Uma semana dramática é isto: ver o nosso pequeno e miserável mundo político e mediático em transe por um cidadão defensor do ideário fascista, de seu nome Mário Machado, ter tido a oportunidade de falar num estúdio da TVI e os sismógrafos especializados não registarem nenhuma onda de indignação por um ministro, neste caso Augusto Santos Silva, se ter atrevido a tentar condicionar, através de carta oficial e com dois meses de antecedência, um relatório que a OCDE estará a preparar sobre a perceção de corrupção em Portugal.

Estes dois episódios, ocorridos na mesma semana em que Miguel Macedo se tornou muito querido em certos meios socialistas, vá lá saber-se porquê, e até o Presidente da República se posicionou na guerra de audiências entre os programas destinados às “senhoras lá de casa”, dão-nos a exata medida de como vivemos sitiados num regime tão doente quanto saloio e liliputiano, feito de personagens que Eça de Queiroz, nas suas cruas observações da sociedade portuguesa, nos descreveu há mais de 100 anos.

É claro que, depois, qualquer um de nós pode desligar as televisões e as redes sociais, abrir a porta, sair da bolha e fazer-se à rua. E aí, milagre dos milagres, voltar a descortinar um país que trabalha, pessoas autênticas, a reencontrar os problemas reais da vida e a troca de argumentos inteligente.
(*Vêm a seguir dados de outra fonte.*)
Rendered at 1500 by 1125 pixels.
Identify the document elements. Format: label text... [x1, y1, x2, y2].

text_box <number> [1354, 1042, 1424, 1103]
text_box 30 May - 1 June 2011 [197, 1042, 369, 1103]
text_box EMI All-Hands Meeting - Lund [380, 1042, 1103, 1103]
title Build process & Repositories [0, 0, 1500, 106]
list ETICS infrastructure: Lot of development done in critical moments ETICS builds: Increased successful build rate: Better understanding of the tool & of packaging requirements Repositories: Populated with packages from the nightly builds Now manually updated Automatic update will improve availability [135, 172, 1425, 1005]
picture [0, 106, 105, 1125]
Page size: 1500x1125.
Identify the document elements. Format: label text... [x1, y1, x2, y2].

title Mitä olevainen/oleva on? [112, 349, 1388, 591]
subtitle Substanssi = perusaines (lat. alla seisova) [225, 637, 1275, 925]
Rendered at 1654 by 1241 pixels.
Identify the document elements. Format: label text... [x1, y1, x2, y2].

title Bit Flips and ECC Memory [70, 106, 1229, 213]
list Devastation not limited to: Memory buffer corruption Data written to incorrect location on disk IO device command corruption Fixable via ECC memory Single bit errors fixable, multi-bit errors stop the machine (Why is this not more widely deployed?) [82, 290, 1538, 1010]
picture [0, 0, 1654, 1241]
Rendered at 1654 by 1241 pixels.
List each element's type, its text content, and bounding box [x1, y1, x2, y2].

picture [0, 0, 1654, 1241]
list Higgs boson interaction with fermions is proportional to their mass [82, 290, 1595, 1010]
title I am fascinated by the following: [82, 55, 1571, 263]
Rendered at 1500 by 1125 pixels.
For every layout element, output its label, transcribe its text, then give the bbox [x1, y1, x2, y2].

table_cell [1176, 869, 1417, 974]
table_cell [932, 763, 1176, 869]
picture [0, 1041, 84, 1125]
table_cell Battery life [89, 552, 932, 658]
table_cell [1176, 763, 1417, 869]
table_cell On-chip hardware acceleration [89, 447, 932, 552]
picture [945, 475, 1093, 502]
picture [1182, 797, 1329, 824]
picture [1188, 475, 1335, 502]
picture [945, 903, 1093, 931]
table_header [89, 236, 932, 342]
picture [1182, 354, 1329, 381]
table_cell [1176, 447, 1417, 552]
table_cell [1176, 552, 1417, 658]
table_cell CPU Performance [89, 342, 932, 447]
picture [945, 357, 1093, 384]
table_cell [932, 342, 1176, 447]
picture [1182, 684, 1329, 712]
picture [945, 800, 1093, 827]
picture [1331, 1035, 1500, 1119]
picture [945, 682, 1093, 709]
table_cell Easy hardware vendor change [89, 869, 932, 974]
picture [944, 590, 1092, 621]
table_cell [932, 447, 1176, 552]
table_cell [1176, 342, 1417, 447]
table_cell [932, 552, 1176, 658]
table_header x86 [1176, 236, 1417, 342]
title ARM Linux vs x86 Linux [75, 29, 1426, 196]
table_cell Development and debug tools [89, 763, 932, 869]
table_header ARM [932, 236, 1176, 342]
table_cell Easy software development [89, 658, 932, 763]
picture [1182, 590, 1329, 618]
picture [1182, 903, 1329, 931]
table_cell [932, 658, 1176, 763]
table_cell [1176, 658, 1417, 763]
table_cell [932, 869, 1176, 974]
É um exercício que aconselho.

O 25 de Abril está quase a fazer 45 anos, mas todo este tempo ainda não foi o suficiente para despistar a herança deixada tanto pela ignorância como pelo descaramento dos novos detentores do poder. A Democracia portuguesa tornou-se formal – e é este regime, ilustrado pela falência fraudulenta de bancos, a terrível destruição de valor na antiga Portugal Telecom e os intermináveis processos com que o Ministério Público ousou  beliscar alguns dos nossos traficantes de influências, que adora episódios como o de Mário Machado e os coloca num patamar mediático impensável. Assim, protegido pela algaraviada, pode desvalorizar apreciações como a que o Governo parece que sabe que virá da OCDE.

A coisa, vista daquele lado, tem lógica: é melhor dar gás a perigos que não existem entre nós (como uma extrema-direita que fosse relevante ou organizada), e cuja prevenção a Constituição da República contempla, assim como a liberdade de expressão, do que olhar com coragem para a degenerescência da vida pública nacional e para a corrupção evidente que a assola perante a passividade de todos os principais atores políticos.

Fora da bolha saloia, no entanto, até que houve boas notícias.

A Justiça condenou no processo dos vistos Gold, ao contrário do que foi dito por oráculos do tal espaço político e mediático. Mas os tribunais também provaram que não funcionam a reboque da investigação e na dúvida protegem o réu (casos de Miguel Macedo e Duarte Lima). Lá se foi a tese da conspiração.

E, por outro lado, até o Parlamento aprovou a divulgação dos grandes devedores dos bancos que beneficiaram do apoio estatal nos últimos 12 anos – CGD, BES/Novo Banco, BPN, Banif, mas também BCP e BPI por via de terem recorrido a instrumentos de capital do Estado. A lei resulta de um texto de consenso entre PSD, CDS, PCP E BE, proposto pelos sociais-democratas. O PS absteve-se, coisa extraordinária. Mas daqui a mais ou menos 100 dias os nomes chegarão ao Parlamento. Depois, espera-se, serão públicos. Finalmente.